Анхела принесла настоянную на молоке лапчатку, которую лекарь прописал давать больному трижды в день и непременно горячею. Губы Арнольфини сводило судорогой, растягивающей рот в ужасной усмешке, молочный настой едва-едва проходил в его горло. И Кристабель думала, что ее служанка ни за что не стала бы готовить лекарство для Арнольфини, если бы не была уверена, что они не помогут. Но Анхела готовила отвары и настои, смазывала стопы Арнольфини ромашковым маслом, купленным у лекаря. Это рвение было странным, и Кристабель решилась на вопрос - в коридоре, конечно, подальше от ненужных ушей.
- Отчего я его лечу, госпожа? - мрачно переспросила Анхела. - Да оттого, чтоб не помер слишком быстро. Этой хвори - столбняк мы ее называем, - я уж навидалась. Не лечатся от нее и не поправляются, особо если так быстро она в человека входит, как в него.
Лютая, нечеловеческая ненависть мелькнула в глазах Анхелы.
- Вам-то того не надо, - служанка выразительно взглянула на начавший круглиться живот Кристабель. - Не след женщине в тягости ненавидеть, худо на ребеночке скажется. А я и ваш рассказ помню, да и самой есть что вспомнить мне.
И Кристабель сидела у постели больного, день за днем - не ощущая в себе ни ненависти, ни жалости, ни сочувствия. Сидела, потому что так было надо. И с каждым днем, с каждым неумолимым шагом болезни она словно очищалась от ненависти.
С Мартином у них была какая-то молчаливая, негласная договоренность - отстраниться и ничем не обнаруживать своих близких отношений, не только перед другими слугами, от которых они таились и без того, но и перед Анхелой, которая обо всем знала, да и… перед самими собой.
***
Нати снова снились берег моря и две цепочки следов на песке, замываемые опененными языками волн. Море было бескрайним и синим - море? или океан? “Галечный пляж”, - зазвучало в ушах - тоненько, будто высокими мяукающими голосами пели какие-то маленькие китаяночки. Галечный? Но ведь песок, песок, и следы на песке! И китаянки поют… Что за китаянки? Нати мучительно пыталась понять, какое отношения она имеет к китаянкам, и на этом проснулась - на излете пробуждения успев увидеть нестерпимо яркий блеск отполированной стали меча.
Этот полированный блеск привел с собой реальность и отразился светлой волчьей голубизной в глазах Чезаре, смотревшего на нее. И это его рука, конечно, поглаживала ее по щеке.

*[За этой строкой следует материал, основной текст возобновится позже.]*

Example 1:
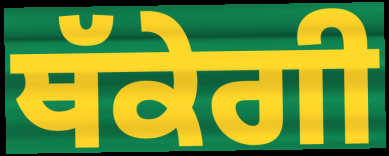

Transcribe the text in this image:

ਥੱਕੇਗੀ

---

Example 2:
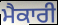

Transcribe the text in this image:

ਮੈਕਾਰੀ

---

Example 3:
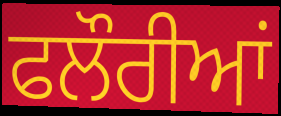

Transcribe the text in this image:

ਫਲੌਰੀਆਂ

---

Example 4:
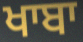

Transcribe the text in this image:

ਖਾਬਾ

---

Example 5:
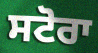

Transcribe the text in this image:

ਸਟੋਰਾ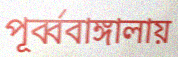
পূর্ব্ববাঙ্গালায়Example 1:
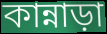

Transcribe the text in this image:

কান্নাড়া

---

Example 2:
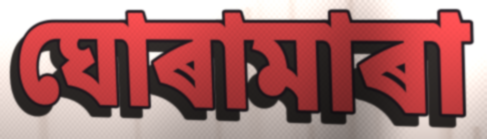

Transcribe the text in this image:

ঘোৰামাৰা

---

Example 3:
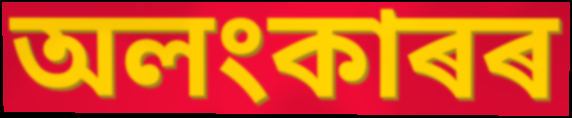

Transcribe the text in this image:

অলংকাৰৰ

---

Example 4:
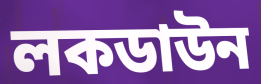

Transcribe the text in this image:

লকডাউন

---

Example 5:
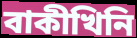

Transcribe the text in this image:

বাকীখিনি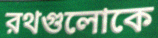
রথগুলোকেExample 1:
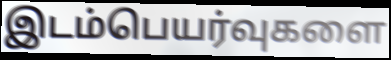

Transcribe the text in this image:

இடம்பெயர்வுகளை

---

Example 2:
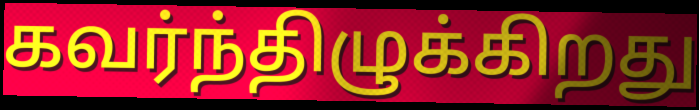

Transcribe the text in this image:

கவர்ந்திழுக்கிறது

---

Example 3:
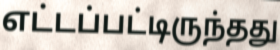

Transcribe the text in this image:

எட்டப்பட்டிருந்தது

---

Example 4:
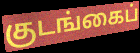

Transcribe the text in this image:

குடங்கைப்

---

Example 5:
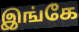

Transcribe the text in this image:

இங்கே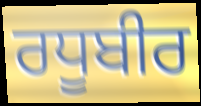
ਰਧੂਬੀਰ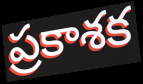
ప్రకాశకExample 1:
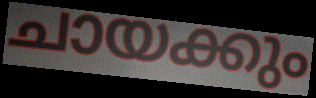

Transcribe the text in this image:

ചായക്കും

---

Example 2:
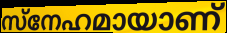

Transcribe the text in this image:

സ്നേഹമായാണ്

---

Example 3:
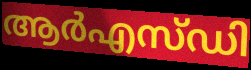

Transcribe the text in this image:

ആർഎസ്ഡി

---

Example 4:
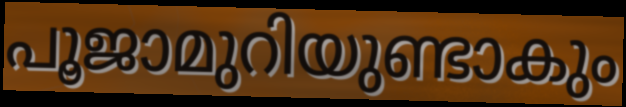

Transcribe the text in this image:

പൂജാമുറിയുണ്ടാകും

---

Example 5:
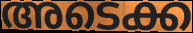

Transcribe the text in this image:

അടെക്ക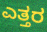
ಎತ್ತರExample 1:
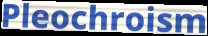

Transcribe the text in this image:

Pleochroism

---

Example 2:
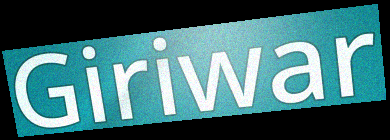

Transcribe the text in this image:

Giriwar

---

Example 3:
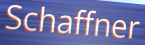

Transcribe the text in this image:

Schaffner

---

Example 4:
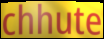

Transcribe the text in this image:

chhute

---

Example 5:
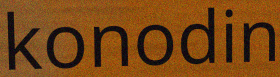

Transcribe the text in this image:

konodinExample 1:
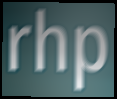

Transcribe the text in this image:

rhp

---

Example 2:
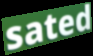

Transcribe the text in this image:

sated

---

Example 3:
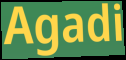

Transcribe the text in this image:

Agadi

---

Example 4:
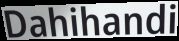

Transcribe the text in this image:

Dahihandi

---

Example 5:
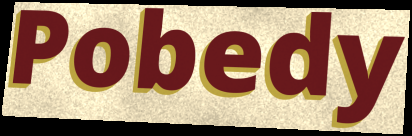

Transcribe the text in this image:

Pobedy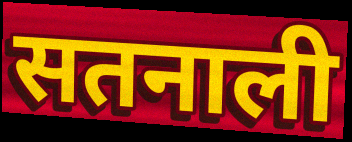
सतनाली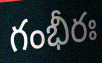
గంభీరఃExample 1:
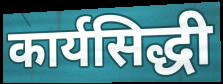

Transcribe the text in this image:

कार्यसिद्धी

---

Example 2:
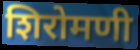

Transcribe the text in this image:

शिरोमणी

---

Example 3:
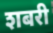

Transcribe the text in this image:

शबरी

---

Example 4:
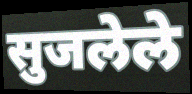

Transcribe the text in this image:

सुजलेले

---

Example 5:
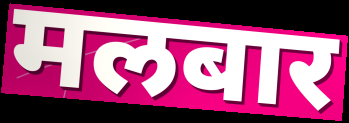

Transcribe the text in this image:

मलबारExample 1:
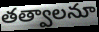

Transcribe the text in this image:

తత్వాలనూ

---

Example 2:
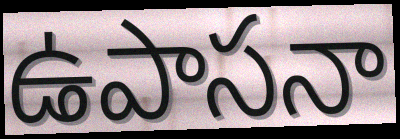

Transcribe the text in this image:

ఉపాసనా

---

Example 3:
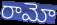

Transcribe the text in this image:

రామో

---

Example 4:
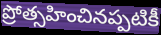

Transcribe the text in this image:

ప్రోత్సహించినప్పటికీ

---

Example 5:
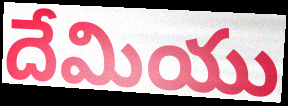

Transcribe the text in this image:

దేమియుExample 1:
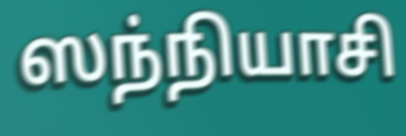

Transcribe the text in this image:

ஸந்நியாசி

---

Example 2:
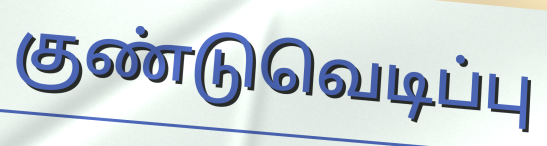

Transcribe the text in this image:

குண்டுவெடிப்பு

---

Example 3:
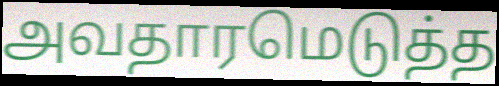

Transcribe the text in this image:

அவதாரமெடுத்த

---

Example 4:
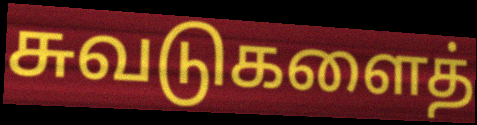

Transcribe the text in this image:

சுவடுகளைத்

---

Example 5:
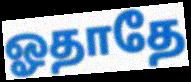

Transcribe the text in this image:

ஓதாதே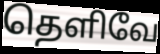
தெளிவே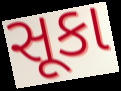
સૂકાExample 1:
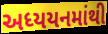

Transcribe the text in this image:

અધ્યયનમાંથી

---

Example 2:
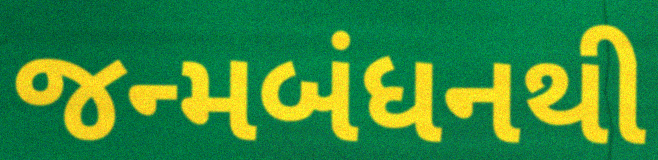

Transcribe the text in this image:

જન્મબંધનથી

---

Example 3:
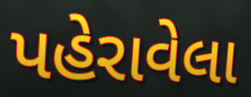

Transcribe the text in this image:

પહેરાવેલા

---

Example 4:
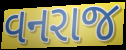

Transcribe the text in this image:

વનરાજ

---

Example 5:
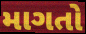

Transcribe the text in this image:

માગતોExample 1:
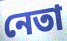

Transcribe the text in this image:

নেতা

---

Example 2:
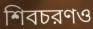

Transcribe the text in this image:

শিবচরণও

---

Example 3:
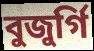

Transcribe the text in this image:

বুজুর্গি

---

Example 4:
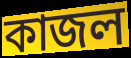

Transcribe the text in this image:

কাজল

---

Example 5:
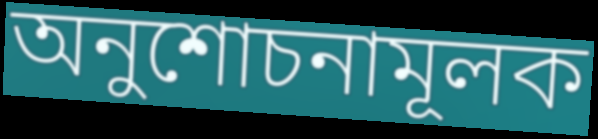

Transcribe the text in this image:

অনুশোচনামূলক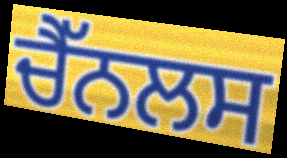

- Только не рассказывай, - опережая ее слова, он приложил палец к губам Нати. - У нас говорят, дурные сны нельзя рассказывать прежде чем с ложа встанешь. А то могут сбыться.
- Это не был дурной сон.
Море, фантастически прекрасное и фантастически же могучее, расплавленное солнце, утопающее в нем - и две цепочки следов на песке. И ощущение далекой нездешнести. Чезаре слушал с легкой улыбкой - только на упоминании о мече настороженно сдвинул брови.
- Почему ты сказала “отполированный”, а не просто блестящий? - спросил вдруг он.
- Я не знаю… - тон его немного пугал. Слишком серьезный это был тон. - Не знаю, ведь в снах все всегда так странно. Мне кажется, какой-то голос произнес это… “отполированный”.